*Work task*: What you return should be the lines from the one with "left ear: (696, 611)" through the one with "right ankle: (398, 467)" in the data below, reproduced exactly with both ends, and no pictures at all.

☆ ☆ ☆

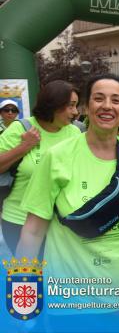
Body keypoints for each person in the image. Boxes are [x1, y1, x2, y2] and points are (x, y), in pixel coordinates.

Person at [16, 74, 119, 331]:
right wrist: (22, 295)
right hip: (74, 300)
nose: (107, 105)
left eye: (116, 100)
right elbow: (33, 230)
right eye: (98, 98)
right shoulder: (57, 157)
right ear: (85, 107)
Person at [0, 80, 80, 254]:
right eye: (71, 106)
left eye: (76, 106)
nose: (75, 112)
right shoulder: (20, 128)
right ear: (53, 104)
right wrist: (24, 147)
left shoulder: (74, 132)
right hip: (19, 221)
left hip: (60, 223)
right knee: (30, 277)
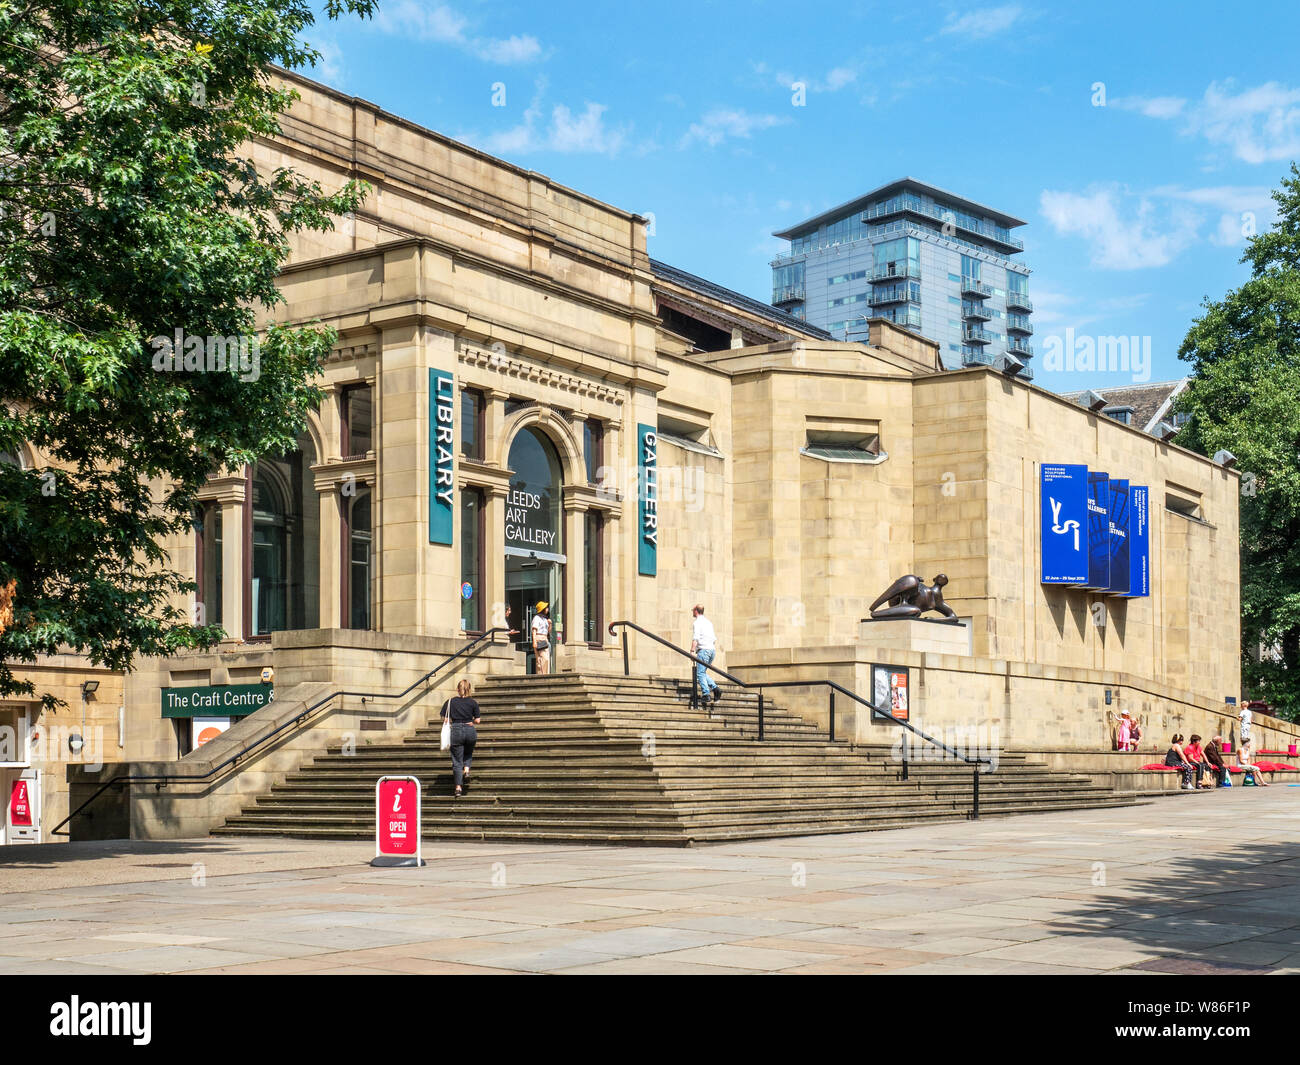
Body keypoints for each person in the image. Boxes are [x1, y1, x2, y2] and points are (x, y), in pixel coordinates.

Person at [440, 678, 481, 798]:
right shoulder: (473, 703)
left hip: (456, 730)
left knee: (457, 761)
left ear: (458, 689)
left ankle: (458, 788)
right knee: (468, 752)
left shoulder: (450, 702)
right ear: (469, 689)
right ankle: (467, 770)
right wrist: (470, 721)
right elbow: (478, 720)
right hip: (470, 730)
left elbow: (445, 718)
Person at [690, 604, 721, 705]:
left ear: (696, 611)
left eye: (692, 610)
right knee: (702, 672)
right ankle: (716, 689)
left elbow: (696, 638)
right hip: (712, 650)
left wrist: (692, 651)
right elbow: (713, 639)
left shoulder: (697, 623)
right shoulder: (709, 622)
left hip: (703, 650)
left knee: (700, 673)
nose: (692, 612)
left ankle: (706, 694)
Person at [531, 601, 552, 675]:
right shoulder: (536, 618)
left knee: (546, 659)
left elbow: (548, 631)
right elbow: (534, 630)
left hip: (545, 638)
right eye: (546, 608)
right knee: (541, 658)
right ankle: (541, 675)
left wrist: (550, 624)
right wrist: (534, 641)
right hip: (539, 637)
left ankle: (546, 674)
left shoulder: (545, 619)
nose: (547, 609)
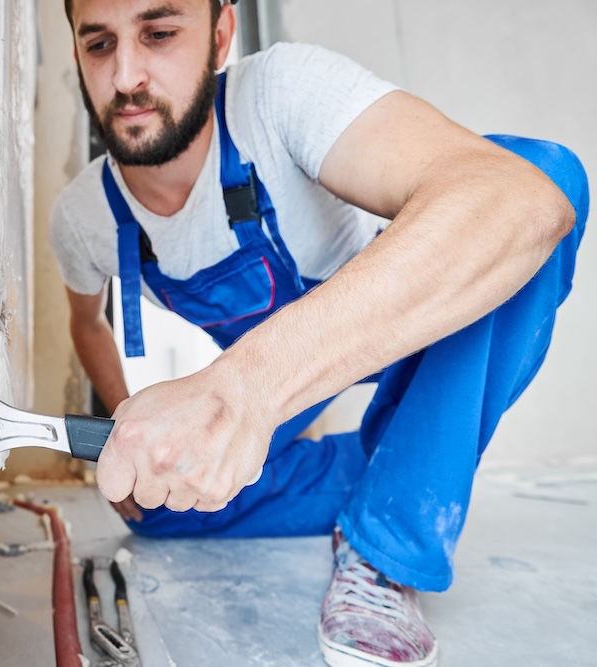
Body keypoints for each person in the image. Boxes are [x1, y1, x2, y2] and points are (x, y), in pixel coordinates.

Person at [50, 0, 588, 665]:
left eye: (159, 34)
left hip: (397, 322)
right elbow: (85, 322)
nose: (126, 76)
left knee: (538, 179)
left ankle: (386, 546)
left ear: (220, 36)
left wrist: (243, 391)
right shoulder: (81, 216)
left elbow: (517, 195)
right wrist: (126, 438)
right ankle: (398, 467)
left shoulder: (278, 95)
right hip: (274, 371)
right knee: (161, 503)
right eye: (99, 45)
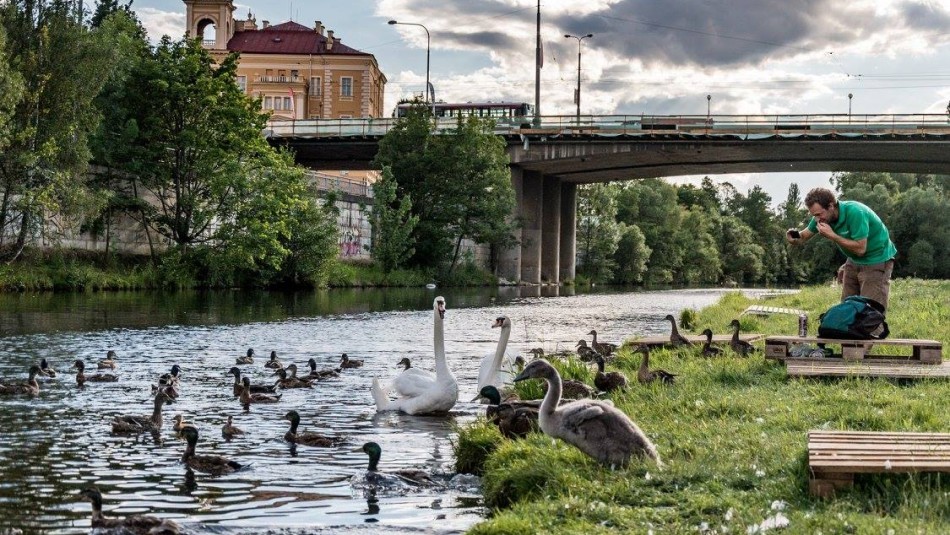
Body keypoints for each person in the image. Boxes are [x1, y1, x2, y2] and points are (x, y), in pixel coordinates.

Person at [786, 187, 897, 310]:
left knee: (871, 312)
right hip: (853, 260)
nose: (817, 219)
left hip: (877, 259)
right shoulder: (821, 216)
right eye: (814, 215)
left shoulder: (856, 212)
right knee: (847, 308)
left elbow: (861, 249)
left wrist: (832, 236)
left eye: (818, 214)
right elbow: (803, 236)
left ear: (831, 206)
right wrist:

☆ ☆ ☆

*Reply*:
left ear: (696, 611)
left eye: (692, 610)
right knee: (702, 672)
right ankle: (716, 689)
left elbow: (696, 638)
right hip: (712, 650)
left wrist: (692, 651)
right elbow: (713, 639)
left shoulder: (697, 623)
right shoulder: (709, 622)
left hip: (703, 650)
left knee: (700, 673)
nose: (692, 612)
left ankle: (706, 694)
Person at [531, 601, 552, 675]:
right shoulder: (536, 618)
left knee: (546, 659)
left elbow: (548, 631)
right elbow: (534, 630)
left hip: (545, 638)
right eye: (546, 608)
right knee: (541, 658)
right ankle: (541, 675)
left wrist: (550, 624)
right wrist: (534, 641)
right hip: (539, 637)
left ankle: (546, 674)
left shoulder: (545, 619)
nose: (547, 609)
Body keypoints for each person in the image. Boxes are [x1, y1, x2, y2] and points are (x, y), in pixel coordinates.

Person at [50, 0, 588, 665]:
left eye: (159, 34)
left hip: (397, 322)
right elbow: (85, 322)
nose: (126, 76)
left knee: (538, 179)
left ankle: (386, 546)
left ear: (220, 36)
left wrist: (243, 391)
right shoulder: (81, 216)
left elbow: (517, 195)
right wrist: (126, 438)
right ankle: (398, 467)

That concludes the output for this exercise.